Lucio Cecchinello, manajer tim LCR Honda, mengungkapkan bahwa Honda sempat menghadapi masa stagnasi dalam pengembangan motor RC213V pada musim 2020 setelah Marc Marquez absen akibat cedera panjang. Sebelumnya, Marquez menjadi sosok penting yang sangat memengaruhi pengembangan motor Honda. Selama bertahun-tahun, Honda sangat bergantung pada kemampuan luar biasa Marquez, terutama dalam mengendalikan bagian depan motor dan memaksimalkan penggunaan ban yang lebih keras dibanding pembalap lainnya.
Pada 2019, Honda berada di puncak kejayaannya, dengan Marquez meraih 12 kemenangan dan finis di posisi kedua di semua balapan lainnya. Ia juga berhasil merebut gelar juara dunia dengan selisih poin yang sangat besar. Namun, ketergantungan Honda pada Marquez akhirnya menjadi masalah besar, terutama ketika ia tidak bisa berlomba pada musim 2020. Di masa absennya, Honda merasa kesulitan untuk melanjutkan pengembangan motor mereka, sementara pesaing-pesaing mereka terus berinovasi.
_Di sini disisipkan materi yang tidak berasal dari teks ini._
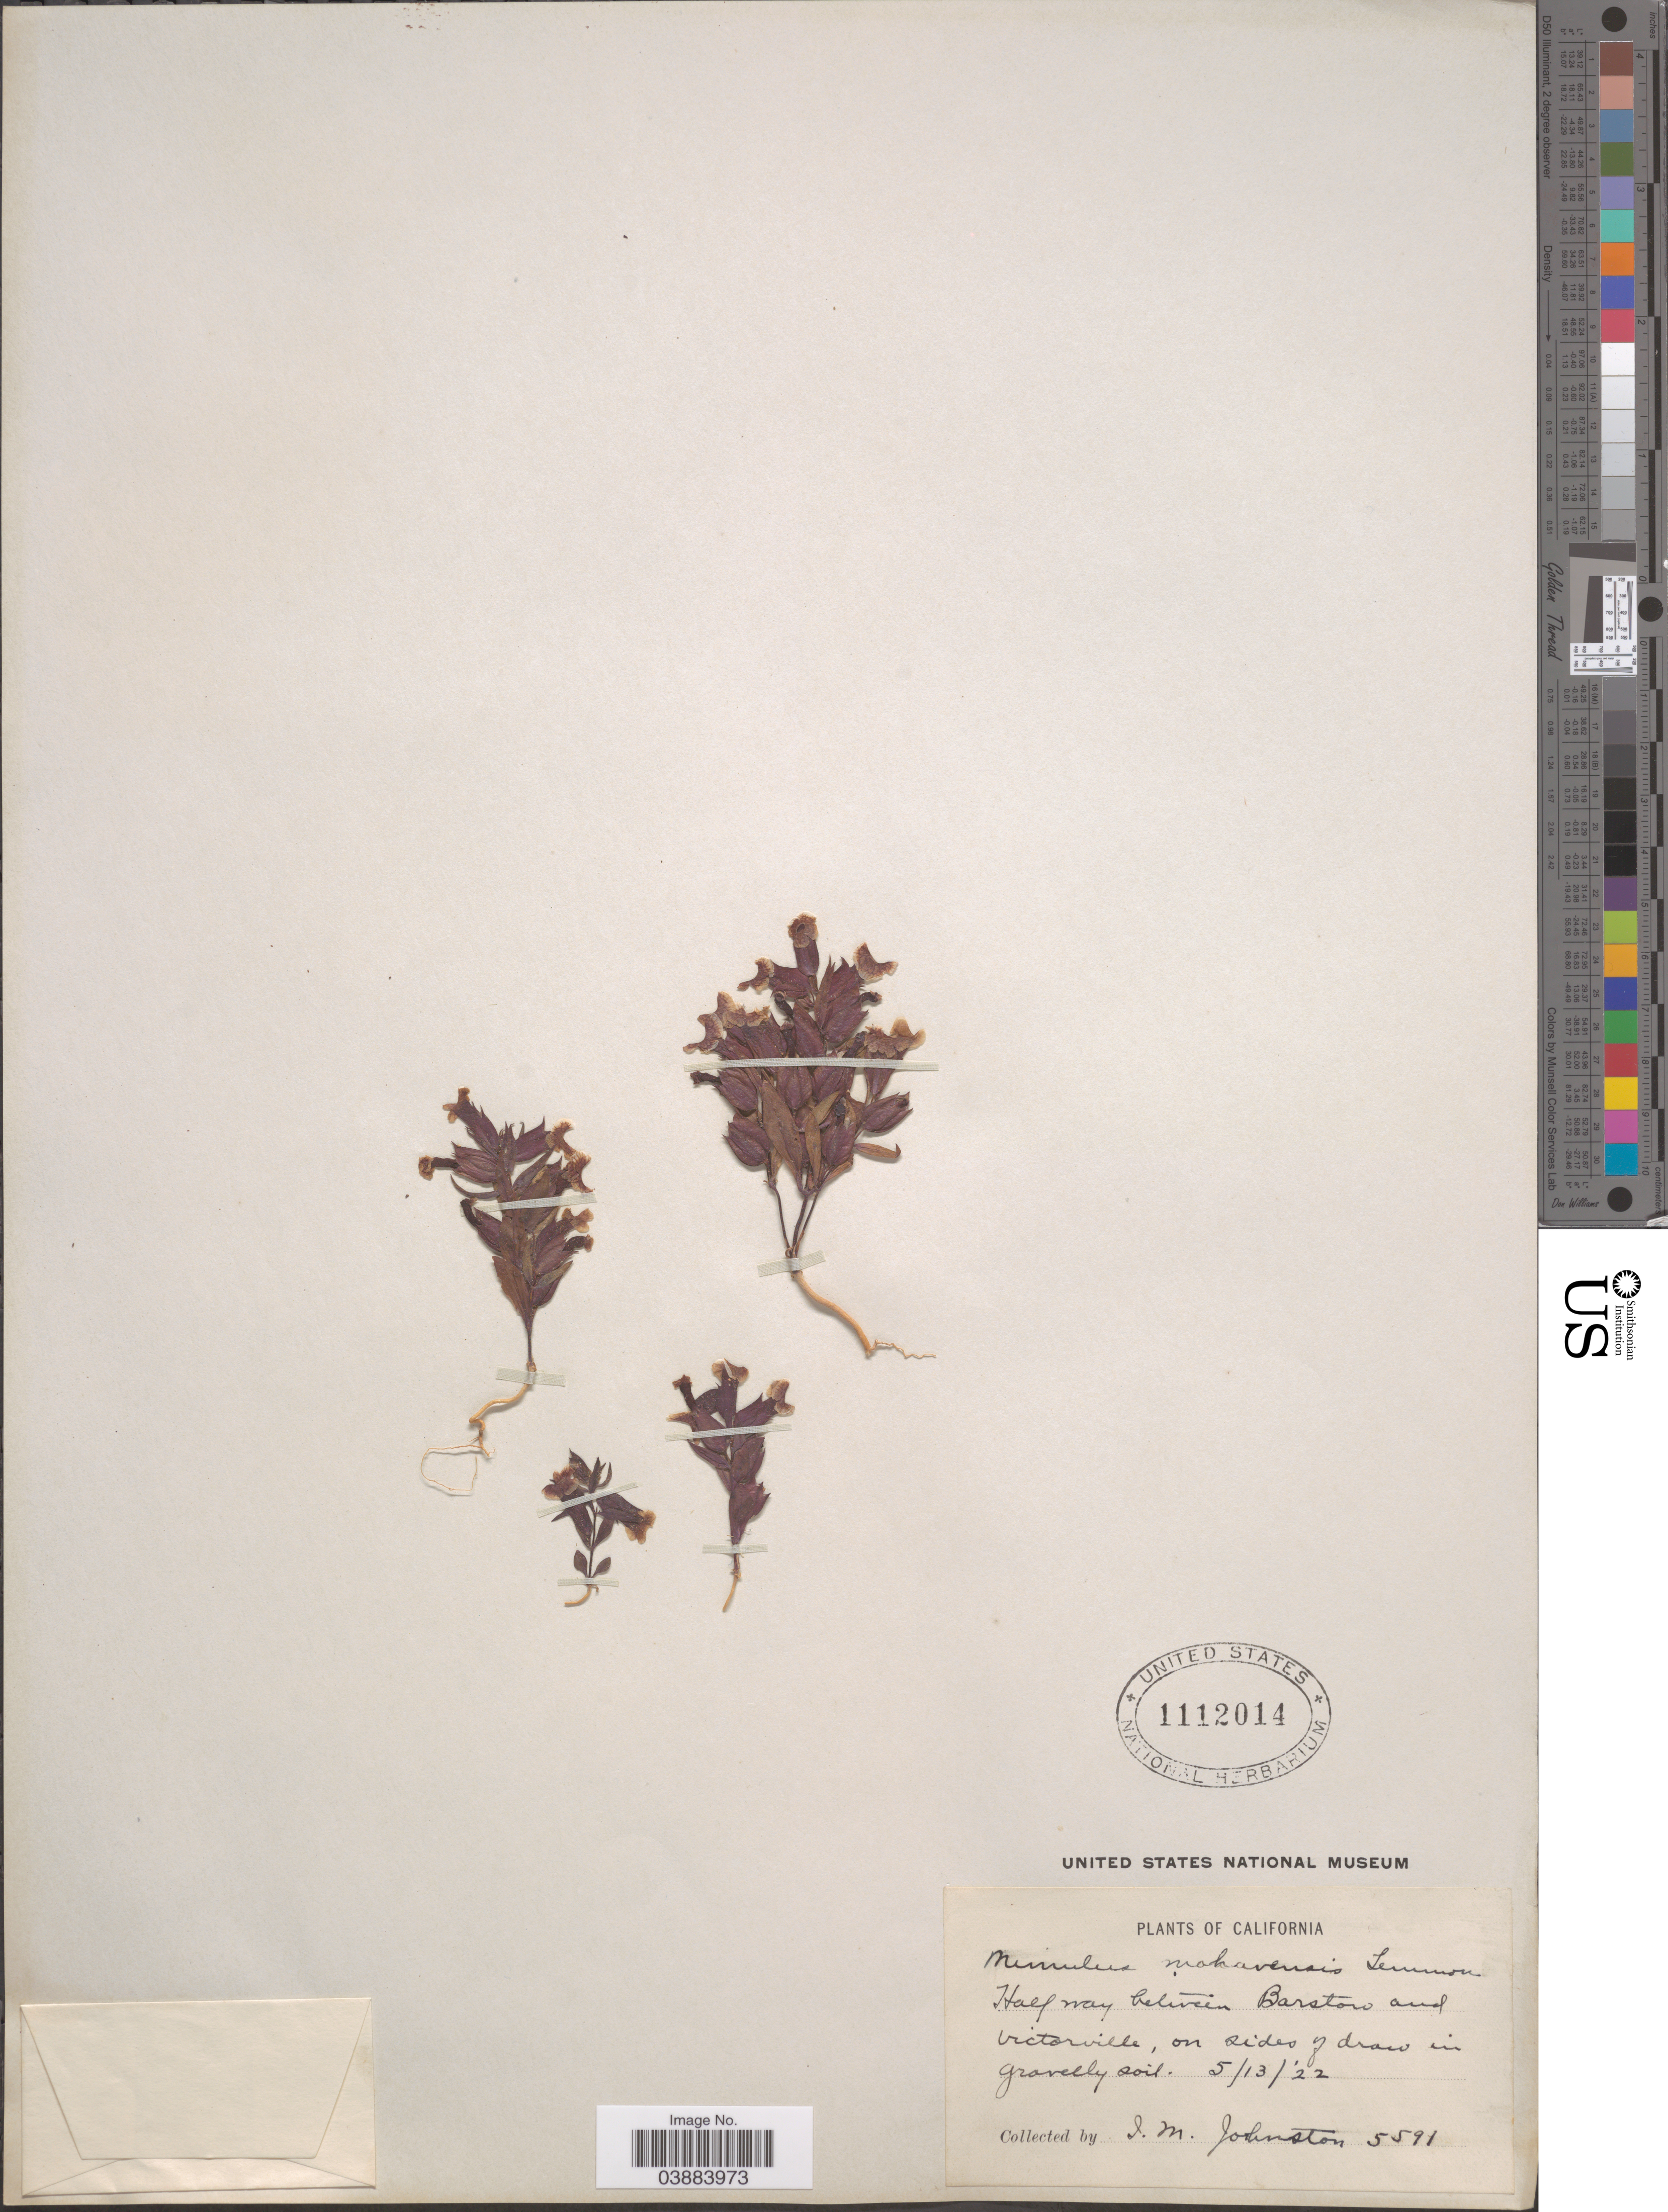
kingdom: Plantae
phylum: Tracheophyta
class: Magnoliopsida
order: Lamiales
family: Phrymaceae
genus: Eunanus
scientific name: Eunanus mohavensis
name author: Greene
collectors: J. Johnston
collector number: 5591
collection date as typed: Transcribed d/m/y: 12/5/22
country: United States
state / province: California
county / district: San Barnadino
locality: Halfway between Barstoro and Victorville.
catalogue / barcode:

Marquez sempat menunjukkan kemampuan luar biasa saat kembali ke lintasan di awal musim 2020, meskipun mengalami kesulitan akibat cedera. Namun, setelah periode tersebut, komplikasi dari cedera yang dialami Marquez menghalangi dirinya untuk kembali ke performa terbaik. Selama masa ini, Honda hampir tidak melakukan pengembangan signifikan pada motornya, sementara tim-tim lain semakin maju dengan proyek mereka.
Honda hanya mulai melakukan pembaruan penting pada motor mereka pada 2021, namun itu pun hanya terbatas pada pengembangan aspek aerodinamika. Pada akhirnya, setelah berjuang untuk menemukan solusi yang efektif, Marquez memutuskan untuk meninggalkan Honda di akhir 2023, setelah gagal melihat peningkatan signifikan pada performa motornya. Ia bergabung dengan tim Gresini Ducati, dan pada 2025, ia resmi beralih ke tim pabrikan Ducati.